In the U.S., the number of imprisoned people takes the leading position in the world. It is connected to many reasons. Some of people are imprisoned for minor offences, such as failure to pay a fine or illegal entry in the country. Some get incarcerated for several times after being imprisoned once. The problem of the big number of incarcerated people is complex and has multiple reasons, both social and legislative.

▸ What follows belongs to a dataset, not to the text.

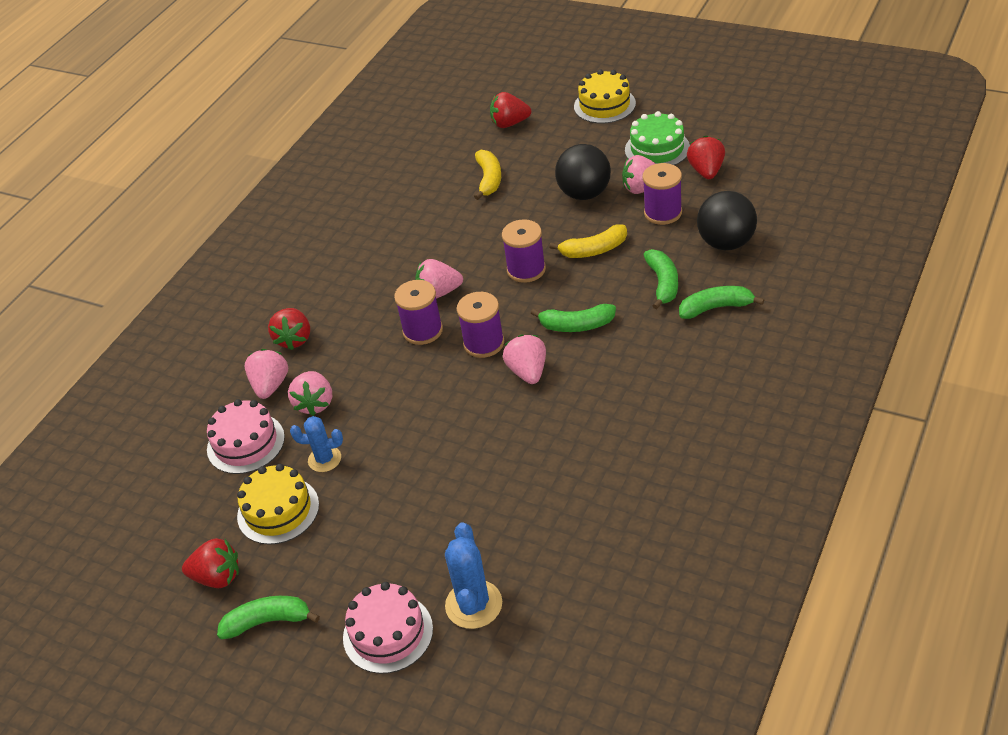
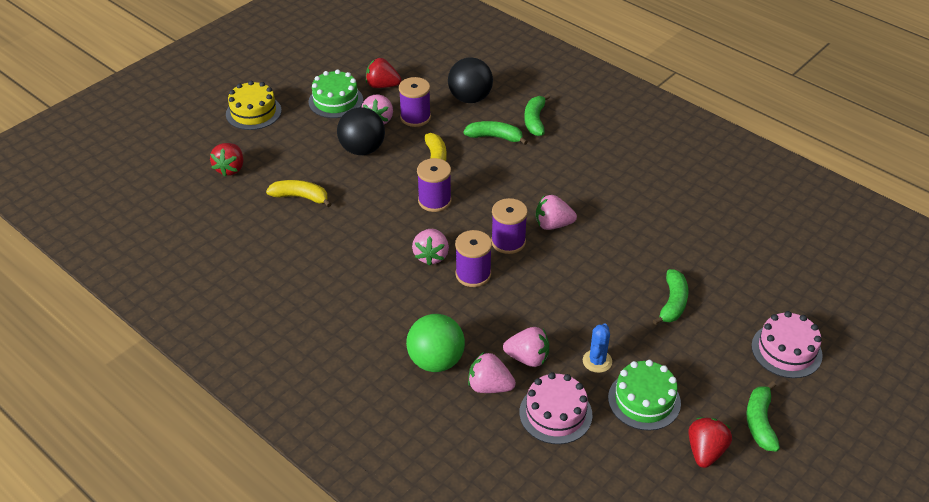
camera: 80 degrees left, 0 degrees up
yellow cake [237,464,319,545] -> green cake [608,360,681,431]
red strawberry [268,308,310,350] -> green ball [406,314,465,372]
blue cactus [445,522,502,629] -> none
green banana [531,304,616,332] -> green banana moved to [653,269,689,325]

First of all, in many cases incarceration is not so necessary, as long as the offences for which people are being put in jail are not so serious. For example, they can be incarcerated for technical violations, for example, people are put in jail for violations of probation and parole. As Sawyer and Wagner (2020) put it, most of the incarcerated are not accused in serious crimes, but are charged with non-criminal violations and misdemeanors. Countries and cities do not invest in safer community-driven initiatives, but support incarceration instead. Besides, many people are charged with minor offences which are over-criminalized by the state. For example, some people do not pay fines, or they fail to appear in court. Around 11,000 people are imprisoned for immigration offenses, such as illegal entry or re-entry in the country (Sawyer & Wagner, 2020). They get a criminal record, which harms their further career and financial situation. Many people who were incarcerated get back in jail and get imprisoned. If they were not put in jail for misdemeanor charges and if there were some more supportive methods to change their lifestyle, then it could be possible to reduce the number of incarcerated people.

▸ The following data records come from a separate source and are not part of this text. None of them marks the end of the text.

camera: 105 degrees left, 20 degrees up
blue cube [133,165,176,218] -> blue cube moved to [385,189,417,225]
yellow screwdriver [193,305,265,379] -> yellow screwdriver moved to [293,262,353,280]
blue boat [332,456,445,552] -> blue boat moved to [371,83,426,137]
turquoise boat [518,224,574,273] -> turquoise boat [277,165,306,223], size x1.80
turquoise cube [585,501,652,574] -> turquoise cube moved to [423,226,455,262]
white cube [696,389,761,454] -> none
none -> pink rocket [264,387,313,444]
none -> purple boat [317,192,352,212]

Thus, the problem of mass incarceration in the U.S. is complex and is related to overcriminalization of some offences. Besides, is caused by lack of efficiency of the punishment system which does not prevent people from second offence. Reforms in policy, for example, changes in money bail, could reduce the cases of incarceration. However, the effect of the reforms should be carefully weighed and discussed.
Sawyer W., Wagner P. (2020). Mass Incarceration: The Whole Pie 2020. Prison Policy Initiative. Web.